### Work order 1
Please list the schema features that the first sentence of the reply about SQL batch processing names as things people should not have to guess.
### Work order 2
Write the next part of the reply about SQL batch processing, carrying on after its last sentence.

### Exercise passage
Please post DDL, so that people do not have to guess what the keys,
constraints, Declarative Referential Integrity, data types, etc. in
your schema are. Sample data is also a good idea, along with clear
specifications. It is very hard to debug code when you do not let us
see it.

Next, you have described a sequential magentic file system and an
RDBMS. Rows are nothing like records. We do not use loops in SQL; it
is declarative language, not a procedural one.

>> One of the batch tasks that I have to perform firstly builds a list of all keys for records [sic] from each of the three tables that I need to process (along with a flag [sic] to tell me which table the key is from). <<

Batch processing! We do not use flags in SQL. Flags are part of
process control, not data. We might have types. codes or other kinds
of attributes that are used declaratively. Next, a key is the key of
one and only one table; it can be referenced in several places. This
sounds like attribute splitting -- another characteristic of sequential
magentic file systems.

>> This list is populated into a table variable. <<

Using proprietary features to mimic a scratch tape?

>> I then loop through the table variable to process all the records[sic]with the particular key value. <<

Loops in a declarative language?

>> The updates are run in order of the tables .... Table A first, B next and finally C.<<

I wish you had given the tables better names. If the tables have no
relationship among themselves, then you would simply use 3 UPDATE
statements. If the tables have no relationship among themselves,
either DRI actions or triggers would propagate related changes among
the tables. That is how a relational solution works.

>> My problem is this ...... the processing of the key records [sic] from Table A runs well - it takes around 40 minutes which is acceptable for the level of processing being carried out. Though when I start processing the transactions for Table B the first couple of statements execute successfully though then the subsequent statements take a long time (in some cases hours) to complete. <<

Your looping has completely subverted any set-oriented processing which
SQL is designed to do.

>> The format of the statements for all tables is virtually the same .. <<

This sounds like you have split a single entity across multiple tables.
Tables need to be very different becasue they each model a lpgically
different set of entities. For example, would you split Personnel into
a table of short people and a table of tall people? Of course not!

Camera calibration data
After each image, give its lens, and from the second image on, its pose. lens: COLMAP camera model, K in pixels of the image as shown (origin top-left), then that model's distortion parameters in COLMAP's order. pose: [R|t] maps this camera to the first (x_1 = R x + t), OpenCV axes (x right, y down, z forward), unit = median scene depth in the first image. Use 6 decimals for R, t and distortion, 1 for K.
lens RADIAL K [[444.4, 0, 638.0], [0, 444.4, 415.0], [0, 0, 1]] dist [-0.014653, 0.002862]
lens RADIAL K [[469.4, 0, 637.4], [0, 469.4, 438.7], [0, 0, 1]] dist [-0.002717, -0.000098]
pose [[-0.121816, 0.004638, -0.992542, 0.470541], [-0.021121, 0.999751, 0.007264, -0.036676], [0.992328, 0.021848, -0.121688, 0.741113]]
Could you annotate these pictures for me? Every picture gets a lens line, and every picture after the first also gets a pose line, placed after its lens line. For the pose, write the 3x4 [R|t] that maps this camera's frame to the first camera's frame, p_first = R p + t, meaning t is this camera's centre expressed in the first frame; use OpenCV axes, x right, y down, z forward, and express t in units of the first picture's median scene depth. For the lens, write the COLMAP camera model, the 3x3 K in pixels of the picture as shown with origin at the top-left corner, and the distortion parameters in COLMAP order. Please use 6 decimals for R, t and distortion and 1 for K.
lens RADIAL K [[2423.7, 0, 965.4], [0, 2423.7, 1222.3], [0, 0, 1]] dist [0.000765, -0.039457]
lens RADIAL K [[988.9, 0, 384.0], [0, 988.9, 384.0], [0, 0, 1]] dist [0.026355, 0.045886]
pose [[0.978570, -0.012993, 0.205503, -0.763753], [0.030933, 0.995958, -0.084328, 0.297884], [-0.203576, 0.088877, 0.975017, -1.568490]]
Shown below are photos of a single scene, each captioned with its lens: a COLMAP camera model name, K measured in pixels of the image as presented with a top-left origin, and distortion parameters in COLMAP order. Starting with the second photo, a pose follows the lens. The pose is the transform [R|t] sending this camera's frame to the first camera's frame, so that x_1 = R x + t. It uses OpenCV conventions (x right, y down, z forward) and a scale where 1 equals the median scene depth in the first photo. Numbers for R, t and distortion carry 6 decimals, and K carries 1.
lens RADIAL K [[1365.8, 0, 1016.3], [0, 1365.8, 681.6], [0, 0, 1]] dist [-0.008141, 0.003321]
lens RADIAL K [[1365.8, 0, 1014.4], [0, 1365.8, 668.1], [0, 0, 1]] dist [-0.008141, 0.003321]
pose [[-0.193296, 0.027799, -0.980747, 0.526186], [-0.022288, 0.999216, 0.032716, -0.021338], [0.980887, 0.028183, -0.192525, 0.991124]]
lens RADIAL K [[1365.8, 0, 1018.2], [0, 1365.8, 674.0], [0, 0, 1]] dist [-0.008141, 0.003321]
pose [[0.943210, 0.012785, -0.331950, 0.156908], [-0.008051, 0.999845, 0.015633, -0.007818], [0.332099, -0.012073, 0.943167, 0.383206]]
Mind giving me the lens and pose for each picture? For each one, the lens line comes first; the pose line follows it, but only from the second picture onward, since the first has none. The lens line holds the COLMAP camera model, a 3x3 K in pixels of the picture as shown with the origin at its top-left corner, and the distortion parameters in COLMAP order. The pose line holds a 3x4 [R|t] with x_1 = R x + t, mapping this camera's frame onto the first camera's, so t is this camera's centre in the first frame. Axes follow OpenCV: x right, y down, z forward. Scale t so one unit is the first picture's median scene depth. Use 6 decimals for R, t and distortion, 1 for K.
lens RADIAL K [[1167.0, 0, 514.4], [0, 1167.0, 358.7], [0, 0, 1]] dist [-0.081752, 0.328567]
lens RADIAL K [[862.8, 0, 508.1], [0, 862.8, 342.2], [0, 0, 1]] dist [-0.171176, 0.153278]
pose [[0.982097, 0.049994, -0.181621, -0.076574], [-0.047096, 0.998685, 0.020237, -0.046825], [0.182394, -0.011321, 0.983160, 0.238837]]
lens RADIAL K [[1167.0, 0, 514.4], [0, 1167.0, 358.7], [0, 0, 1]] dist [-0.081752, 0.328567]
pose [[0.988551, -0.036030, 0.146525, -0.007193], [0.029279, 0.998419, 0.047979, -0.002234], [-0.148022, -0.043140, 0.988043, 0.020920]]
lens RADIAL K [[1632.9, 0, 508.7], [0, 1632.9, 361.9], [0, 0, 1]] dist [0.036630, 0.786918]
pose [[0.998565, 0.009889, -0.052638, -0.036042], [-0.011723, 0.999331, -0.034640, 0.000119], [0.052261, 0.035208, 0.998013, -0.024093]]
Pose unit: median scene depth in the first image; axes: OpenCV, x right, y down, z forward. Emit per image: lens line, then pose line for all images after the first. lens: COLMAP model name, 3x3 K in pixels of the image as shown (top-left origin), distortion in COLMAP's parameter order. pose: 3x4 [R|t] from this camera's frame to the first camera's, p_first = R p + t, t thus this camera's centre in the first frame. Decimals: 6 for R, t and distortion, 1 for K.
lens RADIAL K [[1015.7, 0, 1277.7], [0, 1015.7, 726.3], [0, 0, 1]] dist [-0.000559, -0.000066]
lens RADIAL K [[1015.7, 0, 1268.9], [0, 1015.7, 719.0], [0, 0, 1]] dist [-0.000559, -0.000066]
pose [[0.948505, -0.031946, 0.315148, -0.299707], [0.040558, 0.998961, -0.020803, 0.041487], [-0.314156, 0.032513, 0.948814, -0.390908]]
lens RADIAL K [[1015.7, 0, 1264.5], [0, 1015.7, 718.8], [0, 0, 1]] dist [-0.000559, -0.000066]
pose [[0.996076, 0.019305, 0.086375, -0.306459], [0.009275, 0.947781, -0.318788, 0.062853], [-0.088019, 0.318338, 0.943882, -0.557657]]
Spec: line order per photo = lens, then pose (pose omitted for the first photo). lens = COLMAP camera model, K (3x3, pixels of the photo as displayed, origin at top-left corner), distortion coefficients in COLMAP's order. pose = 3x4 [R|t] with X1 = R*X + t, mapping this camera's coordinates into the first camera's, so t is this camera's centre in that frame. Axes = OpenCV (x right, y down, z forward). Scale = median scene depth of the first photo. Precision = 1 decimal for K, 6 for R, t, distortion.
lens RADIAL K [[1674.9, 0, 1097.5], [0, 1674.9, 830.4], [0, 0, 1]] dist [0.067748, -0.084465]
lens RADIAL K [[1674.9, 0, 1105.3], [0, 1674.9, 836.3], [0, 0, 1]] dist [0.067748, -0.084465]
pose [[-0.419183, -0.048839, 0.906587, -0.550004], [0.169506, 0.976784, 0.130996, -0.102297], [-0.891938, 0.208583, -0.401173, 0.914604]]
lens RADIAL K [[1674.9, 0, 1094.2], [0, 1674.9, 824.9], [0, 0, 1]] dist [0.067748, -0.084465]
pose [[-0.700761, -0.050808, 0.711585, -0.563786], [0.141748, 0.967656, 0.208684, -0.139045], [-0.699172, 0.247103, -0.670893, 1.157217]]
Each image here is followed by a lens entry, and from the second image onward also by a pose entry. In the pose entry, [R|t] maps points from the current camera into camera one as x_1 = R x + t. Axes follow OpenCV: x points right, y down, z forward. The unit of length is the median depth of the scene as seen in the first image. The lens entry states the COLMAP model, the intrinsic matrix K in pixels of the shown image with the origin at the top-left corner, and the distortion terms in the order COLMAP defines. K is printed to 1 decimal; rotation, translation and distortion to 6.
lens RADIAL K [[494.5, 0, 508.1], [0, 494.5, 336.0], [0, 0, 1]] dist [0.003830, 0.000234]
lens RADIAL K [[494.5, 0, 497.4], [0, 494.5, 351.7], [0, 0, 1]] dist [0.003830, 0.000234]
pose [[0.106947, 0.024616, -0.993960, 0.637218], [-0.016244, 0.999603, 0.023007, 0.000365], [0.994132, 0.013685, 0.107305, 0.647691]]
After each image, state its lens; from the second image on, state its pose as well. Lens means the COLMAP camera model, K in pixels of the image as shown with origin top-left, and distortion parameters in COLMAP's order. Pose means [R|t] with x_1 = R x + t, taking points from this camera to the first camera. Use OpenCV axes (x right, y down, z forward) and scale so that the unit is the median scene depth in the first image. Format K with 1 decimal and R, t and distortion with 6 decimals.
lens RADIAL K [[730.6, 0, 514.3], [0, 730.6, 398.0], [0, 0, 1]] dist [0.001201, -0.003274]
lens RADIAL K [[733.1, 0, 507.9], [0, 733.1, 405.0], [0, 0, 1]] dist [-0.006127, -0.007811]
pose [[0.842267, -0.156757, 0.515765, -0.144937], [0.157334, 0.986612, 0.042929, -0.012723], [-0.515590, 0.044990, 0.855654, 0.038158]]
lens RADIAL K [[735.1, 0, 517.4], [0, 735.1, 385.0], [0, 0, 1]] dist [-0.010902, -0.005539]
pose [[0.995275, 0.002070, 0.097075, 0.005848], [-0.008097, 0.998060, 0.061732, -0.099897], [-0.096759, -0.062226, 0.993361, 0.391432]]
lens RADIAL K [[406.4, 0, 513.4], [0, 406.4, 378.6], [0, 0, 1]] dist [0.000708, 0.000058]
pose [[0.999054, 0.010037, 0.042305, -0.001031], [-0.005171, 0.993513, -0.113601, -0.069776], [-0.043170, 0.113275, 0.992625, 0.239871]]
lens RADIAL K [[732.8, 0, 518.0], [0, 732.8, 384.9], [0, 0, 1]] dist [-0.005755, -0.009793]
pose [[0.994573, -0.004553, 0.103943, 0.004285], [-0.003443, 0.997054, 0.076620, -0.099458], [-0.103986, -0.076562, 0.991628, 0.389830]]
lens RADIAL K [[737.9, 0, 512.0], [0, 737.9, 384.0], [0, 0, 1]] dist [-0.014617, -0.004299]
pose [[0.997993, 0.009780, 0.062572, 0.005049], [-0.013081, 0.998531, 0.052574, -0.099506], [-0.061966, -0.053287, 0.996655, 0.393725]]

### Exercise output 1
keys, constraints, Declarative Referential Integrity, data types

### Exercise output 2
You would have a height attribute (column) in a single Personnel table.


>> Can anyone suggest what might be the issue here? <<

Bad DDL, and non-relational programming.

>> Should I break up my processing so that it processes each table individually ? <<

Ask yourself, if this is one LOGICAL operation. The quick test is can
it be given a name in the form <verb><object> -- like
"UpdateInventory" or "InsertNewEmployee". The same rules you learned
about coupling and cohesion in your Software Engineering courses still
apply in SQL.

Please do not say that you cannot rewrite this stuff. Your DB will
only get bigger

I recently did a consulting job at a software company where they had
been trying to merge legs of a journey into longer trip -- say, you
have a journey from A to B, then from B to C, you want to show it as a
journey from A to C if certain temporal (consecutive legs of the trip
are no more than n days apart) and other constraints are met (the cargo
is of the same type for the same shipper, etc.). They were using
cursors and procedural code.

Thinking in sets, they reduced the existing procedure that was creating
a table to a single VIEW. The code was 90% smaller ~10 times faster
and the VIEW is *always* correct while the created table had to be
updated constantly. Years ago, I got a 2300% improvement and removed
~300 lines of code in an update procedure at an educational publisher
in California (I am good, but this was really because the original code
was that bad).

I know from a few decades of experience that it is worth it.